_Ihre Aufgabe_. Geben Sie den Text über das Telefon von Punkt vollständig und Wort für Wort unverändert aus.

_Vorliegender Text_.
= = =

Und, nur für die Aufzeichnungen, meine neue monatliche Telefonrechnung beträgt 3$. Das sind drei Dollar. Drei. Aber darum geht es hier wirklich nicht.

Punkt hat die Skepsis gegenüber einem Telefon für 229 US-Dollar, das nur, naja, Telefon-Zeug macht, vorausgesehen. Das clevere Schweizer Unternehmen hat sich zunächst als Lifestyle-Marke und Change-Agent positioniert, erst an zweiter Stelle als Telefonhersteller. Mein Telefon wurde mit einer gebundenen Ausgabe von Sherry Turkles aufschlussreichem Buch „Reclaiming Conversation: The Power of Talk in a Digital Age ausgeliefert und Punkts Social-Media-Accounts sind voller Geschichten über die dunklen Folgen der Künstlichen Intelligenz und gruselige Pannen von Amazon Alexa’s. Und die firmeneigene Digital Detox Challenge hat eine Art Bewegung ausgelöst, komplett mit Twitter-Hashtags wie „#technology_tamed” und einer Homepage voller Geschichten über Smartphone-Pannen und das bessere Leben, das auf der anderen Seite wartet.

= = =

_Datenauszüge_.
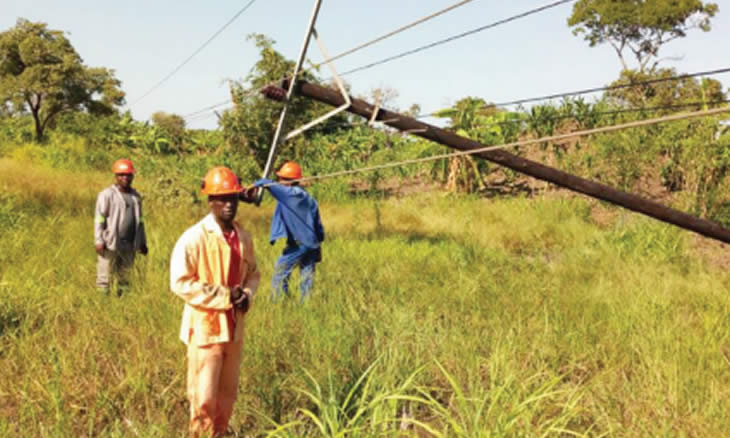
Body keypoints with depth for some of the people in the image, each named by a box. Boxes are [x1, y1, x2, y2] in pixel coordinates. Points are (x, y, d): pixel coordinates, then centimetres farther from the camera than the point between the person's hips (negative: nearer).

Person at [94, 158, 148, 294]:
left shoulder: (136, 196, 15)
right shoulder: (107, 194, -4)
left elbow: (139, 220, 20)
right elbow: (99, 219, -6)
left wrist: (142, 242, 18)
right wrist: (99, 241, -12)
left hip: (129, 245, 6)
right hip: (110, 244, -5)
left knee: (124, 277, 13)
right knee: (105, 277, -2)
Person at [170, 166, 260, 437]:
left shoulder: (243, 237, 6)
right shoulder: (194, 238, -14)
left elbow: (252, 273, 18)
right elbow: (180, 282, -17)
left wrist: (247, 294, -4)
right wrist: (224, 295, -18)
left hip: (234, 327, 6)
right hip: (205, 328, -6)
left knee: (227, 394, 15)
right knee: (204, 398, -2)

= = =

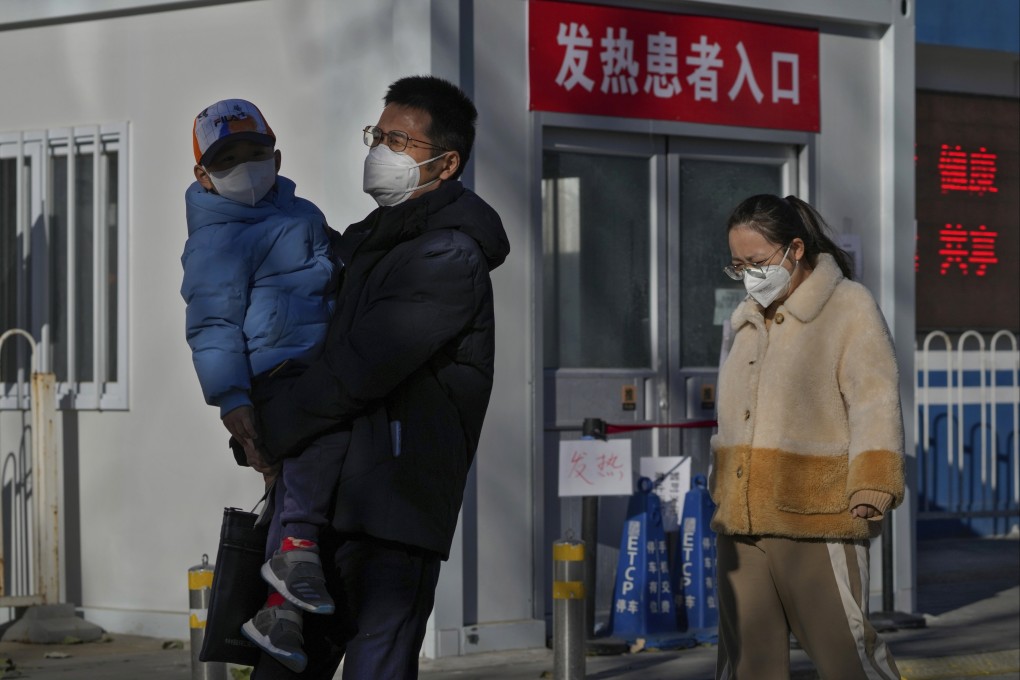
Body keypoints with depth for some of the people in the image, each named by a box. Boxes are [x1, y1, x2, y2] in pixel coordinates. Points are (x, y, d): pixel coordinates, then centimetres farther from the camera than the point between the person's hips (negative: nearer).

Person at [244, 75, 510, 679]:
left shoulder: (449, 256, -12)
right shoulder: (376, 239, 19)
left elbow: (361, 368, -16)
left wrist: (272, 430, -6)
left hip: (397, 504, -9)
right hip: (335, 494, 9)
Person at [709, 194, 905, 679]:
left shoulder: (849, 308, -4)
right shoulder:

= = =

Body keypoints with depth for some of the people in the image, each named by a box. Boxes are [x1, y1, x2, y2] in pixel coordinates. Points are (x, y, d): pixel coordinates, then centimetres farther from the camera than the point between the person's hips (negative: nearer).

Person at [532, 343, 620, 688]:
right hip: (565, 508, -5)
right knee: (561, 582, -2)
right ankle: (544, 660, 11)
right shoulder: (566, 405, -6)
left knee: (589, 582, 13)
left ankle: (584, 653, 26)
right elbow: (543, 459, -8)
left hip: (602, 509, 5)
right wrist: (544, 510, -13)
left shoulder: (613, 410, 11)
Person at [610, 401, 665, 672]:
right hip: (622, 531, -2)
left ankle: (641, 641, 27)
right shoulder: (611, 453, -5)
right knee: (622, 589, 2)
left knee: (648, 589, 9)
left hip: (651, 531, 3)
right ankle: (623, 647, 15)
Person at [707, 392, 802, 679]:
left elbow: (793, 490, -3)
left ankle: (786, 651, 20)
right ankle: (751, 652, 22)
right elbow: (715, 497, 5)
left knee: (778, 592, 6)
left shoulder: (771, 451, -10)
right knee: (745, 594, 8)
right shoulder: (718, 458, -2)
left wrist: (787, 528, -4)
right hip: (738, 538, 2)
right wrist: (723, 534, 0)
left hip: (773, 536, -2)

= = =

_Musterlösung_.
Und, nur für die Aufzeichnungen, meine neue monatliche Telefonrechnung beträgt 3$. Das sind drei Dollar. Drei. Aber darum geht es hier wirklich nicht.

Punkt hat die Skepsis gegenüber einem Telefon für 229 US-Dollar, das nur, naja, Telefon-Zeug macht, vorausgesehen. Das clevere Schweizer Unternehmen hat sich zunächst als Lifestyle-Marke und Change-Agent positioniert, erst an zweiter Stelle als Telefonhersteller. Mein Telefon wurde mit einer gebundenen Ausgabe von Sherry Turkles aufschlussreichem Buch „Reclaiming Conversation: The Power of Talk in a Digital Age ausgeliefert und Punkts Social-Media-Accounts sind voller Geschichten über die dunklen Folgen der Künstlichen Intelligenz und gruselige Pannen von Amazon Alexa’s. Und die firmeneigene Digital Detox Challenge hat eine Art Bewegung ausgelöst, komplett mit Twitter-Hashtags wie „#technology_tamed” und einer Homepage voller Geschichten über Smartphone-Pannen und das bessere Leben, das auf der anderen Seite wartet.